Weisselberg got a pass from facing charges by reportedly “providing information about Michael Cohen in the criminal investigation into hush-money payments for two women during the 2016 presidential campaign.”
Scrutiny of Weisselberg, “should worry the president,” Trump biographer Tim O’Brien wrote earlier this year. “If he winds up in investigators’ crosshairs for secreting payoffs, he could potentially provide much more damaging information to prosecutors than [Michael] Cohen ever could about the president’s dealmaking.”
Cohen, the president’s onetime personal attorney, implicated Trump in criminal activity while pleading guilty to two felony violations of federal campaign finance law this week. Cohen admitted paying an adult film star “at the direction of the candidate,” referring to Trump, to ensure her silence.
The Trump Organization paid Cohen $420,000 in monthly installments fraudulently billed as “legal services,” according to the federal case against him. Trump’s unwillingness to disclose his personal tax returns, as previous presidents have, has sparked rampant speculation about other financial misdeeds at the company. Fusion GPS, the consultancy that wrote the “Steele Dossier” about Trump, has alleged there is “widespread evidence” linking the Trump Organization to “dubious Russians” that raise questions about money-laundering.

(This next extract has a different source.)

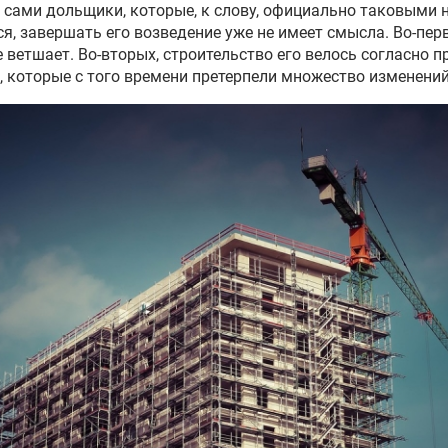
 сами дольщики, которые, к слову, официально таковыми 
я, завершать его возведение уже не имеет смысла. Во-пер
 ветшает. Во-вторых, строительство его велось согласно 
 которые с того времени претерпели множество изменений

When corporate fraud is probed, CFOs are often key figures in criminal schemes, as Jason Karaian, Quartz’s finance and economics editor and author of a book on CFOs, points out.
At least three key associates of Trump are now cooperating with authorities. In addition to Cohen and Weisselberg, David Pecker—CEO of the company that publishes the National Enquirer— is also cooperating with prosecutors in the US Attorney’s office in Manhattan, according to multiple reports. Pecker helped to hide two women’s allegations that they had affairs with Trump, according to the case against Cohen.
Trump has spent the week railing against Cohen for his plea bargain, saying the practice of offering immunity to witnesses “almost ought to be illegal.”
Weisselberg, in addition to serving as Trump’s CFO, oversees the president’s personal finances as a trustee for his financial assets while he’s in office. Let’s see how long that lasts.